Yes, 13th Avenue from Fourth Street to Seventh Street is open again, and with it, the CP Rail crossing is accessible once more. The road has been resurfaced, the sidewalks have been rebuilt and the intersection of 13th Avenue and Sixth Street is now mound-free.
July was a difficult month as far as navigating the city was concerned, but now you can turn left onto Kensington Avenue or King Street, without the assistance of a traffic light. The area where Highway 39, Sister Roddy Road and King Street converge is merely troublesome again, whereas in July it was migraine-inducing.
But all of this had to happen, because 13th Avenue needed to be resurfaced. It wasn't the shabbiest road in the city, but after last year's rebuild of 13th and Souris Avenue North, the small resurfacing project made sense.
And the intersection of 13th and Sixth needed to be rebuilt. If the ruts were any deeper, they could have served as beginner jumps for local skateboarders.
These traffic issues were a necessary short-term pain for a long-term gain. Remember the detours that were in place last year during the 13th Avenue and Souris North facelift? They were worthwhile, because the project was needed.
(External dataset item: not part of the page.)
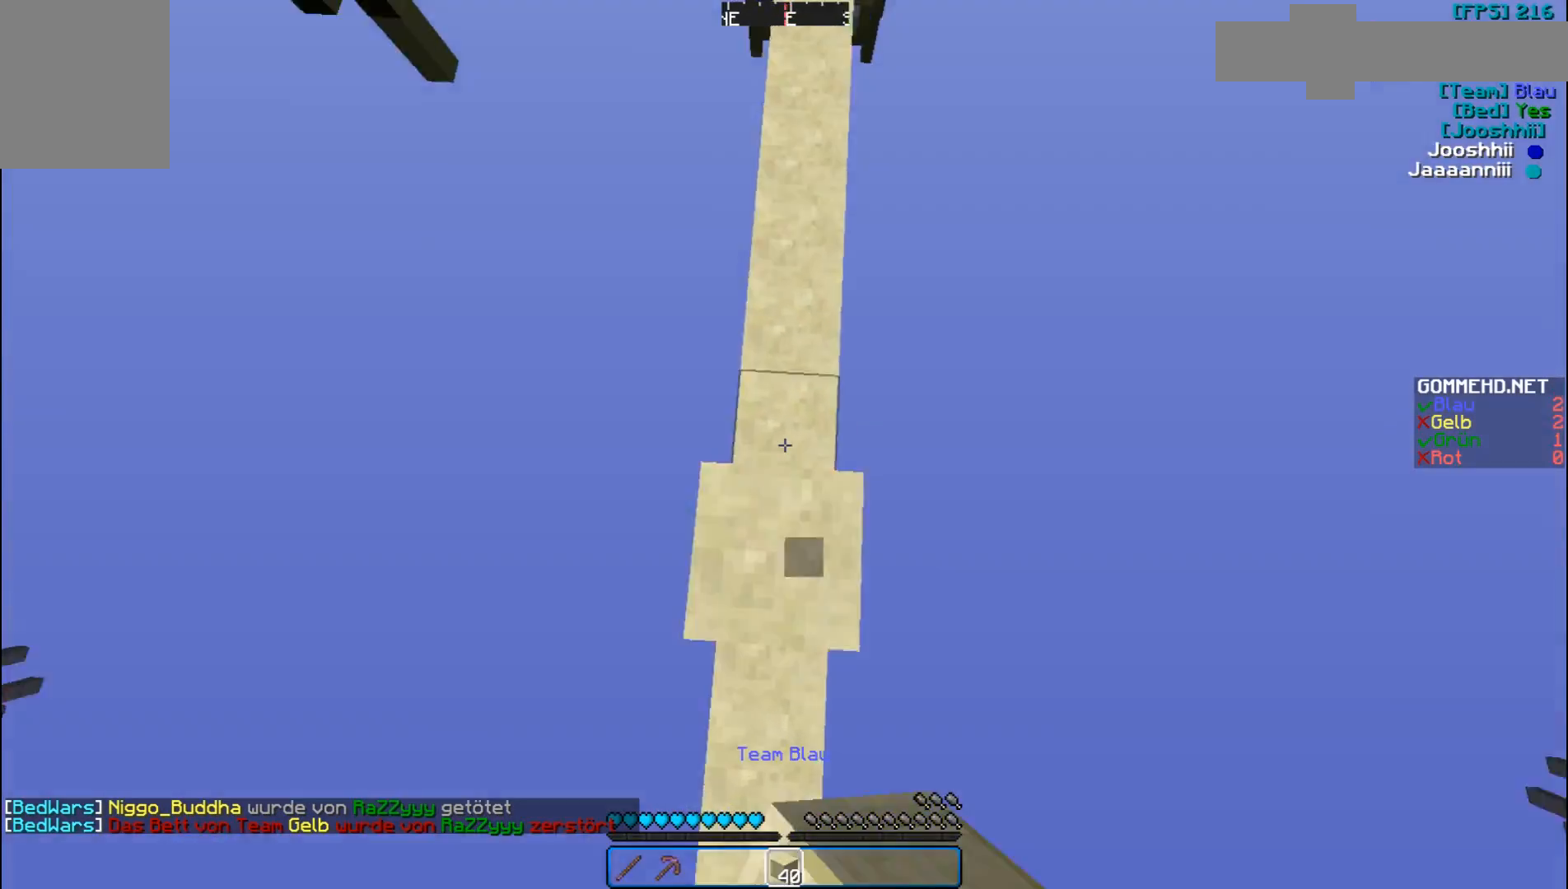
{"keys": ["w"], "mouse": ["right"], "events": [[67, "mouse_right", "up"], [467, "mouse_right", "down"]]}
This year's project obviously wasn't of the same scope, but that's why it was completed in a month as opposed to three months.
Most motorists seemed to understand the reason for the delays, and they coped with it. Those who took to social media to complain about the detours often came across hypocritical, or as people who don't want to see road repairs.
The biggest source of frustration from driving around Estevan last month was a lack of common sense. Motorists who drove too quickly or too aggressively, and made turns at unsafe times, were a liability.
And when City staffers were painting intersection lines at Fourth and Souris South at 8 a.m. one morning, it only compounded traffic issues in Estevan. (Two-time City council candidate Mohammad Waseem is on to something when he says that certain projects should be tackled at night, when traffic volumes are lower. Works well in Ontario).
But we now have a smooth stretch of road to drive on. Another portion of a downtown road is finished. And we can start to count down the days to next summer, when parts of Sixth Street and Souris Avenue South will be resurfaced. At least railroad crossings will remain open during that project.